-- Records for this task follows --

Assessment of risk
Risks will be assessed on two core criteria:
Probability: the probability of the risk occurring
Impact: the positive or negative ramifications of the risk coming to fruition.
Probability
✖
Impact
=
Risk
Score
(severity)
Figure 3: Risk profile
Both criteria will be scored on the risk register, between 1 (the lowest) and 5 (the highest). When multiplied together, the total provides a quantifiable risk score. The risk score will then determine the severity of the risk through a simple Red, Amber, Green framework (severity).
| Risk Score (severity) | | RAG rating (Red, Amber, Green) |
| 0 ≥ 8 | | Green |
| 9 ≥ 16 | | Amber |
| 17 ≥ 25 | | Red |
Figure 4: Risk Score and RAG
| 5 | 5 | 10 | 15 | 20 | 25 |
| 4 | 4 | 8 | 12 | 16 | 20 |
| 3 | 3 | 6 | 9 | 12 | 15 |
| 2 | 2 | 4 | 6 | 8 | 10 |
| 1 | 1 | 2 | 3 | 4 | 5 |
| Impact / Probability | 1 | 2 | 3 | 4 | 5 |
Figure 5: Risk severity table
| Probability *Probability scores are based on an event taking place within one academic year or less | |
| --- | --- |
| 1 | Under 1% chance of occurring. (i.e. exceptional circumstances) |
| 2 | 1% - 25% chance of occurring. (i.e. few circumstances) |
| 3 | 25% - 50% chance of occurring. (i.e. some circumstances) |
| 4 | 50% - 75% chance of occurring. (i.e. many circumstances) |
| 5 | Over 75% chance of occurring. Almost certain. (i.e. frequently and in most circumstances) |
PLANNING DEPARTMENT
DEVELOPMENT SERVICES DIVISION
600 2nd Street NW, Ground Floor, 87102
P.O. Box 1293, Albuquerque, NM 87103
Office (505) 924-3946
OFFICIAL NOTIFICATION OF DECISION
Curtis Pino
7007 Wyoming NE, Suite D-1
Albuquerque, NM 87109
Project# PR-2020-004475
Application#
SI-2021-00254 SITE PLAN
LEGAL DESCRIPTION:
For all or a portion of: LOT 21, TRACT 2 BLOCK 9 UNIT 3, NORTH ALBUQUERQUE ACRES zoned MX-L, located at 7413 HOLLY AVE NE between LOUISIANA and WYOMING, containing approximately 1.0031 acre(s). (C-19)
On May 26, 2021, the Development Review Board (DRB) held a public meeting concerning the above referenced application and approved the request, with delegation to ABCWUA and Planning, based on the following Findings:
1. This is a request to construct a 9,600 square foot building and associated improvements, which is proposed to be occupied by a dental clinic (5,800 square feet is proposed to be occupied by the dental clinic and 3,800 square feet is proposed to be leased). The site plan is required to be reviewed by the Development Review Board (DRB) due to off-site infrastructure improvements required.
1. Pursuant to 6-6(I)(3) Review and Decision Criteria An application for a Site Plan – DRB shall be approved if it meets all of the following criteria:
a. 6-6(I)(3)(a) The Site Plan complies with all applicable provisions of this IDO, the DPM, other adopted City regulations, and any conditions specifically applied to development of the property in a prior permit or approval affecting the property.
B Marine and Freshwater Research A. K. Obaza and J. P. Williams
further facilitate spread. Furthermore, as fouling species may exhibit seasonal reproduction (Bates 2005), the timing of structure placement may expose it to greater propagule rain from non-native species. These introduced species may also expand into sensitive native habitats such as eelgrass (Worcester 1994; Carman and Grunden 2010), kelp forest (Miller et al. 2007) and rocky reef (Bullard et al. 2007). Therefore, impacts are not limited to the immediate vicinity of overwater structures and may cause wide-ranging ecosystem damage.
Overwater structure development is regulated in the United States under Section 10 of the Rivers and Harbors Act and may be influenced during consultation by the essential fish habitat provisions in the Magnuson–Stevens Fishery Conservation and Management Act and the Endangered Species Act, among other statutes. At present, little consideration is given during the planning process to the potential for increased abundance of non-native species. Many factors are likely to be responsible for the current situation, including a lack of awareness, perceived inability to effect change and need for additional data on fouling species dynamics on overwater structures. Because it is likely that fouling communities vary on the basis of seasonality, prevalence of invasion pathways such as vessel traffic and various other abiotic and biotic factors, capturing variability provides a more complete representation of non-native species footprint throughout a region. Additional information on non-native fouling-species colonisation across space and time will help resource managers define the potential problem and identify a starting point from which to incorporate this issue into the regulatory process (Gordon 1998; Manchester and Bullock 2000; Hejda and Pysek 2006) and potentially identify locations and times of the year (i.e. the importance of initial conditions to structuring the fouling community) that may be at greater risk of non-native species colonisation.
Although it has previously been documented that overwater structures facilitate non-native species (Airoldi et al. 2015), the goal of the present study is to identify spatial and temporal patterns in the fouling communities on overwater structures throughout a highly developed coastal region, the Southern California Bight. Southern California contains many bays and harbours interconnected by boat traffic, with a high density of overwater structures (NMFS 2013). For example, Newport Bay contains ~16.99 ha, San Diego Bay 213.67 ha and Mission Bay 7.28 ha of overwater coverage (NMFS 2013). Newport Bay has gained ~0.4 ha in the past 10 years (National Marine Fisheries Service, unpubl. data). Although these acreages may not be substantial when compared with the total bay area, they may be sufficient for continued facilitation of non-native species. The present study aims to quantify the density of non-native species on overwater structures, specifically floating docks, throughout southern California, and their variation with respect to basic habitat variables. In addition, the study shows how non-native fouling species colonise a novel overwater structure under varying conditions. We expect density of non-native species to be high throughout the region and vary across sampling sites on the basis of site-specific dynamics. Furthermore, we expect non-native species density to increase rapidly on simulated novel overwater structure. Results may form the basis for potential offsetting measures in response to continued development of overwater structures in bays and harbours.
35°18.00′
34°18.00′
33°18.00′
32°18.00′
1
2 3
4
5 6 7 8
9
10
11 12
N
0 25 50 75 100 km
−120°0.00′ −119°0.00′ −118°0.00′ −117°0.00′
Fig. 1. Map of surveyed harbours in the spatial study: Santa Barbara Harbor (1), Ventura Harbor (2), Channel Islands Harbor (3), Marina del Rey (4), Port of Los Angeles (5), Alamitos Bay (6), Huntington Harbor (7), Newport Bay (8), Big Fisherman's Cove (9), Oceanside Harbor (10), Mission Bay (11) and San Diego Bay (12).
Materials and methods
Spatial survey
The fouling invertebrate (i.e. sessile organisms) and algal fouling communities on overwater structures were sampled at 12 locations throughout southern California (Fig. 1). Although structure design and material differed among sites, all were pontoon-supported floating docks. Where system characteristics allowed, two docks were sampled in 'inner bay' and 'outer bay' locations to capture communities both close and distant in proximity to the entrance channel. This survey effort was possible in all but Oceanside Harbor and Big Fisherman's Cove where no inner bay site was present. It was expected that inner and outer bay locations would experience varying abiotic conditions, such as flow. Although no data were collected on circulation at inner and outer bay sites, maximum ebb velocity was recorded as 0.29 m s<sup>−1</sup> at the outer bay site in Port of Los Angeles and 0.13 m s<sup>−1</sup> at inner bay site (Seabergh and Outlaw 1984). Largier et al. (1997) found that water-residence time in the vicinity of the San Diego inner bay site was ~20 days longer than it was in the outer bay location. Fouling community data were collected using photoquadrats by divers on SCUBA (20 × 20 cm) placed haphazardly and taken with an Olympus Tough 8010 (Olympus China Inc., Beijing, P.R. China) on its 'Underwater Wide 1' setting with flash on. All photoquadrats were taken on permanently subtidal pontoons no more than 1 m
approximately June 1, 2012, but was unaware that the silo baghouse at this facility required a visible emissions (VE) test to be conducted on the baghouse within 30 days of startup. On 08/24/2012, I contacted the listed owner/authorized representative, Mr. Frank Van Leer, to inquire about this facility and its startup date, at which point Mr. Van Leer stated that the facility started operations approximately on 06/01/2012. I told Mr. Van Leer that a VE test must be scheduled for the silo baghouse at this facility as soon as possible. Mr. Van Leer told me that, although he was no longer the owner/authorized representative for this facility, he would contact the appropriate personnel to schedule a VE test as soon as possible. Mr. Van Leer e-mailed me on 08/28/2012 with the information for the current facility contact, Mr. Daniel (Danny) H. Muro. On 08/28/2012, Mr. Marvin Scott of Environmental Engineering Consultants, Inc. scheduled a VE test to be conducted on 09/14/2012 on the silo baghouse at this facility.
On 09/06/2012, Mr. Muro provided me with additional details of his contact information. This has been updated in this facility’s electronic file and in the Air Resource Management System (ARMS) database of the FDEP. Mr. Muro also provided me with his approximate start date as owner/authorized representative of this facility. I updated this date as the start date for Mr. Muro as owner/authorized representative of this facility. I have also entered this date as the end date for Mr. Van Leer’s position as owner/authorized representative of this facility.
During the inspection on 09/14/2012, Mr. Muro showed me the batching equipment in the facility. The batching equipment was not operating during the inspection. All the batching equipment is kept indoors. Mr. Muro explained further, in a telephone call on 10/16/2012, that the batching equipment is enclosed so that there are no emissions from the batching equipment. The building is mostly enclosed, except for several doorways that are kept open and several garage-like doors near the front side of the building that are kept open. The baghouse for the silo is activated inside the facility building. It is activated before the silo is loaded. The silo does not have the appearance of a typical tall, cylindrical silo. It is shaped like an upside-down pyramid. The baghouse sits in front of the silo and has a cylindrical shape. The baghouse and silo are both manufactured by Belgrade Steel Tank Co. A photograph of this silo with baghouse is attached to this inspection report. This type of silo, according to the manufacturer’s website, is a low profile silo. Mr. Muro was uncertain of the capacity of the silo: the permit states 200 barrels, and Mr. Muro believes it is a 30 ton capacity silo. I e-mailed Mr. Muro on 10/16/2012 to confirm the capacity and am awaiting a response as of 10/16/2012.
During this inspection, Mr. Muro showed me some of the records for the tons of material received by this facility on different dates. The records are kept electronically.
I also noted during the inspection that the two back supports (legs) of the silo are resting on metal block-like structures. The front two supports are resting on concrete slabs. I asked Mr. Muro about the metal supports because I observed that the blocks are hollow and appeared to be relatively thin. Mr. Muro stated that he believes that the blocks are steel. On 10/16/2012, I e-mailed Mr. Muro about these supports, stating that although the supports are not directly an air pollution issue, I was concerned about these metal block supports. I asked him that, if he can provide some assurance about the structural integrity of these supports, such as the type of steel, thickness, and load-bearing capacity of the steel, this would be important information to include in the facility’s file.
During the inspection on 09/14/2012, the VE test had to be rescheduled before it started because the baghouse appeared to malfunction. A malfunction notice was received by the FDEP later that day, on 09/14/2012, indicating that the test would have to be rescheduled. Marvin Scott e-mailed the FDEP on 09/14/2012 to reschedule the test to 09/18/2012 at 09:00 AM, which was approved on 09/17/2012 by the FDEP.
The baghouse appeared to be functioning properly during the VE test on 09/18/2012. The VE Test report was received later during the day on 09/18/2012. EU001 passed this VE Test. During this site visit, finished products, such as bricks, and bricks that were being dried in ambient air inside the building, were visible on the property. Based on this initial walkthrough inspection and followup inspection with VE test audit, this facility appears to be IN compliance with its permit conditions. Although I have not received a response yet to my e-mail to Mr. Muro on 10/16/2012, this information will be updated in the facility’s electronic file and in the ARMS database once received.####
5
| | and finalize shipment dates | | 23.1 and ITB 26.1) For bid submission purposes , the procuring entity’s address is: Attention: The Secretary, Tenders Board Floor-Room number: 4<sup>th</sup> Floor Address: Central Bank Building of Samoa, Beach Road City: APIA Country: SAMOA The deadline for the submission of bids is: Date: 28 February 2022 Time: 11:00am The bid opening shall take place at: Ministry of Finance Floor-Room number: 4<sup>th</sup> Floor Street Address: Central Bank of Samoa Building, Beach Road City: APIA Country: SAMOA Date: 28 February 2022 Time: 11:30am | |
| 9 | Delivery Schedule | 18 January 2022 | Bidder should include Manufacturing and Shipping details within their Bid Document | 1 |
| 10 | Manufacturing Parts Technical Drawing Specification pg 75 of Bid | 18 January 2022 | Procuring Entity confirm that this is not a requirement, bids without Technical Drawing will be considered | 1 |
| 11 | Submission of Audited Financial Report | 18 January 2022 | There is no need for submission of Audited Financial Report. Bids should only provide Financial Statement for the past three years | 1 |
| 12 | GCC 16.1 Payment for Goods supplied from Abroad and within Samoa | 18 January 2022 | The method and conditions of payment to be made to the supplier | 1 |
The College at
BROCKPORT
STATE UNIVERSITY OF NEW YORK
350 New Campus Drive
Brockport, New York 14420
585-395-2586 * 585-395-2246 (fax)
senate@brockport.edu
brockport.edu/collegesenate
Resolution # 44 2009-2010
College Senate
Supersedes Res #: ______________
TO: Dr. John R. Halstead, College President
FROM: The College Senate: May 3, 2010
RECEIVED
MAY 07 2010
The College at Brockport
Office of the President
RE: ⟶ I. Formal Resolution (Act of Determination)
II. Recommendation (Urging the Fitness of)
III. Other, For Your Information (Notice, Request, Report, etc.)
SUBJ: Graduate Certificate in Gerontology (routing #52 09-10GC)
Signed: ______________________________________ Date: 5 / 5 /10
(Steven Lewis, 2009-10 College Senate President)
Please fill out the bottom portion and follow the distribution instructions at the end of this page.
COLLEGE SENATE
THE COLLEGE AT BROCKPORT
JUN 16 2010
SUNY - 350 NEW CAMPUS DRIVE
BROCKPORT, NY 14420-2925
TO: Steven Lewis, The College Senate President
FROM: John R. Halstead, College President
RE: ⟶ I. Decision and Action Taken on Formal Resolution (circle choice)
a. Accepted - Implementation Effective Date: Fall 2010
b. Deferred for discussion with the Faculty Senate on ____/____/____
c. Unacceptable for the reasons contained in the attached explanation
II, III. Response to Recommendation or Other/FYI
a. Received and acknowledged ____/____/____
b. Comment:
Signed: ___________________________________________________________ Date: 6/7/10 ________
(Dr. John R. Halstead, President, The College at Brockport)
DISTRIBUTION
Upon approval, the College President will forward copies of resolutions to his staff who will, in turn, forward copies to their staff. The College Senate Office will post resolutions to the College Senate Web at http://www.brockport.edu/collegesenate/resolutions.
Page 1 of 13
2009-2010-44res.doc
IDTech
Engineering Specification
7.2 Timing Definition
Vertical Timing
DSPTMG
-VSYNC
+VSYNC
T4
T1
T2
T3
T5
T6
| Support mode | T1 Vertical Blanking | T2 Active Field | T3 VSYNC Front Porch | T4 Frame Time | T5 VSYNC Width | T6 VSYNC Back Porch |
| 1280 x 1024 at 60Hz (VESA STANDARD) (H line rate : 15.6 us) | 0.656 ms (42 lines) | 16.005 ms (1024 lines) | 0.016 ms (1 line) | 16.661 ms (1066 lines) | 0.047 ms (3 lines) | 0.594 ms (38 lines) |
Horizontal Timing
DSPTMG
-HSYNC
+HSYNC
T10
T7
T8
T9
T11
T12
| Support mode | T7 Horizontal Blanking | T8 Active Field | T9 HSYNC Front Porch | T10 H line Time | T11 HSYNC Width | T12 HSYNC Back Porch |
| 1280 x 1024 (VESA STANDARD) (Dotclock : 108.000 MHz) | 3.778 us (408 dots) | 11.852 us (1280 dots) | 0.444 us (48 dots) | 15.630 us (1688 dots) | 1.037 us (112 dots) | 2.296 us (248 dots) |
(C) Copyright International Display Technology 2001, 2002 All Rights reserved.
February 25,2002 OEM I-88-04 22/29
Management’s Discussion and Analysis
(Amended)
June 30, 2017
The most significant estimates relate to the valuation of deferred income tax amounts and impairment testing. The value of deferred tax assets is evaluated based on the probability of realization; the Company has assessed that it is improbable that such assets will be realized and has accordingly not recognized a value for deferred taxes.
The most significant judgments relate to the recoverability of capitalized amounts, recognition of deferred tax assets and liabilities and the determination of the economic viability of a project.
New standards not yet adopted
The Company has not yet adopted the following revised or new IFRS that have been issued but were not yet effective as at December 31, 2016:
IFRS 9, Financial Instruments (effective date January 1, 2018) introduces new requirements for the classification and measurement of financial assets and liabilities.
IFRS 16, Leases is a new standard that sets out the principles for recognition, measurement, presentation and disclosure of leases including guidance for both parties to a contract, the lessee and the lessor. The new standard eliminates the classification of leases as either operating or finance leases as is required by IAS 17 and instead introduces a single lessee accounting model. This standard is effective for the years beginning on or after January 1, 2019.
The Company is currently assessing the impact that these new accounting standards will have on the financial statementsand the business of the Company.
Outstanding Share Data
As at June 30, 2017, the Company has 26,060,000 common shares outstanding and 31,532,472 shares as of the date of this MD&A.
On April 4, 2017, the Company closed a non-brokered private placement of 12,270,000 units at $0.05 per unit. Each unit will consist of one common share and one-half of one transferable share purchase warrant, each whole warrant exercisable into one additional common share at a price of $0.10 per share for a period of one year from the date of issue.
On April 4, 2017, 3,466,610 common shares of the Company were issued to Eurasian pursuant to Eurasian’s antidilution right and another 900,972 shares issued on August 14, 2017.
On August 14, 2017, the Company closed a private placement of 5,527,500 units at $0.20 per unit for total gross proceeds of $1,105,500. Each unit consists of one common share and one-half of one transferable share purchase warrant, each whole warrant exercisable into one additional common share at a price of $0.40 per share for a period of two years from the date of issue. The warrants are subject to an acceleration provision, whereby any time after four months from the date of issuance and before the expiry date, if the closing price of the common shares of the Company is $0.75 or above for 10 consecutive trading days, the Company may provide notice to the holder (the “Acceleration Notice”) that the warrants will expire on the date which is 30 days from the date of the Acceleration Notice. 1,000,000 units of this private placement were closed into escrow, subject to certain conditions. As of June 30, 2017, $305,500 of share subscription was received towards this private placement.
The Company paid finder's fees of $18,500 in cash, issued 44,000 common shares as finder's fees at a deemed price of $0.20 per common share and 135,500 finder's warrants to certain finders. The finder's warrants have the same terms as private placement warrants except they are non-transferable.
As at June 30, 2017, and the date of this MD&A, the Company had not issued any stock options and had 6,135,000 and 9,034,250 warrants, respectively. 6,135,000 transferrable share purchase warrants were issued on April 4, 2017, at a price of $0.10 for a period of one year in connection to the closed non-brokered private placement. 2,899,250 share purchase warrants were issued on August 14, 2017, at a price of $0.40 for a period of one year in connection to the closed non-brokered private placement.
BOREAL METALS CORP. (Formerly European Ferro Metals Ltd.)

-- Records for this task concluded --

What the task asks →
Report all lines in the records that include the string "chance".

Result for this exercise →
| 1 | Under 1% chance of occurring. (i.e. exceptional circumstances) |
| 2 | 1% - 25% chance of occurring. (i.e. few circumstances) |
| 3 | 25% - 50% chance of occurring. (i.e. some circumstances) |
| 4 | 50% - 75% chance of occurring. (i.e. many circumstances) |
| 5 | Over 75% chance of occurring. Almost certain. (i.e. frequently and in most circumstances) |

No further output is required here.